Wednesday Options Recap

by: Frederic Ruffy


Stocks are holding gains after Federal Reserve officials concluded their latest meeting and signaled no real changes in monetary policy. As expected, rates were left alone. The Fed also said it was ending its QE2 bond buyback program amid signs of mounting inflationary pressures. However, the outlook for 2011 growth was scaled back and officials retained their pledge to keep rates low for an “extended period”. Beyond the Fed, the early focus was on a March Durable Goods report that was a better-than-expected 2.5 percent. Economists were expecting 1.8 percent. The profit news remains mostly supportive as well, with (NASDAQ:AMZN), Corning (NYSE:GLW), and Dow component Boeing (NYSE:BA) seeing post-earnings gains today. The Dow Jones Industrial Average is up 66 points and not far from session highs. The tech-heavy NASDAQ added 14.4. The CBOE Volatility Index (.VIX) has eased .18 to 15.44 now that the Fed event risk has passed. Trading in the options market is running about the norm, with 8.3 million calls and 6.2 million puts traded across the nine options exchanges so far.

Bullish Flow

LM Ericsson (NASDAQ:ERIC) is up $1.62 to $14.76 and ERIC calls are seeing active trading today after the company reported earnings that topped analyst estimates. 12,500 July 15s have changed hands. Most of the action has been smaller sizes. The top trade is a 388-lot at the 55-cent asking price. It was part of a multi-exchange sweep of 697 contracts. Of the total volume, 51 percent has traded at the ask. While some investors are possibly opening new positions, others might be initiating closing trades. Open interest in the Jul 15 call is 20,015 contracts and the largest position in the Swedish telecomm. The contract is now 1.6 percent out-of-the-money with a delta of .46.
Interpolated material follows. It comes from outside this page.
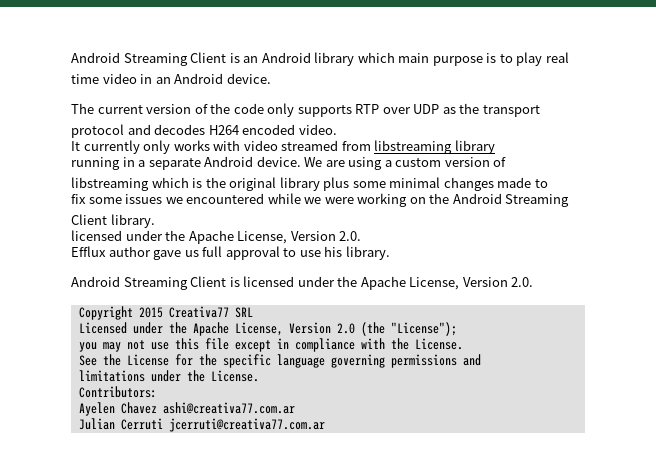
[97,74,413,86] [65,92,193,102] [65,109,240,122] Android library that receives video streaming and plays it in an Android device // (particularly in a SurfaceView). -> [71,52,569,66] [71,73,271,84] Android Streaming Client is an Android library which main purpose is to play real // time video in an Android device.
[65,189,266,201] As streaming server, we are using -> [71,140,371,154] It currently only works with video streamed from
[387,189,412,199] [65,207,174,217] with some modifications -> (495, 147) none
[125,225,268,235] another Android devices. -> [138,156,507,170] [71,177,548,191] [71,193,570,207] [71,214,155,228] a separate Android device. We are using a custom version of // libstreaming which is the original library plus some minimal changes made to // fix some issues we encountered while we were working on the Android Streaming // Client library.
Baker Hughes (NYSE:BHI) is up $3.31 to $77.37 and touching new 52-week highs today after the oil driller reported earnings of 87 cents per share, which was 9 cents better-than-expected. In options action, a noteworthy options spread traded this morning after an investor sold 14,000 July 65 calls at $12.925 each and bought 20,000 July 75 calls at $5.50. It might exit a position opened in early-January when the same spread saw opening action. Shares were at $55.60 at the time.

Bearish Flow

Ecolabs (NYSE:ECL) adds 16 cents to $51.89 and the May 45 – 50 put spread is sold at 20 cents, 19000X. It likely closes a position opened last week when the same spread traded 19000X at 75 cents. The company reported earnings yesterday. The stock showed little reaction to the news and is up 1.4 percent since the original trade was initiated. Falling implied volatility and slippage have also taken a toll on the put spread. Ouch.

Implied Volatility Mover

The beat-down in Longtop Financial (NYSE:LFT) continues. Shares sank 12.9 percent yesterday and are down another 14.2 percent to $19.08 today. The catalyst for yesterday's decline was a cautionary research note from Citron Research. However, the recent decline dates back to the beginning of the month. Shares are down 40 percent month-to-date. LFT options remain heavily traded as well, with 21,000 calls and 25,000 puts on the tape so far today. The action is scattered in reaction to the big move in the stock. May 20 puts and calls are the most actives. Meanwhile, implied volatility is up 22 percent to 128 and new records for the Hong Kong-based financial software developer.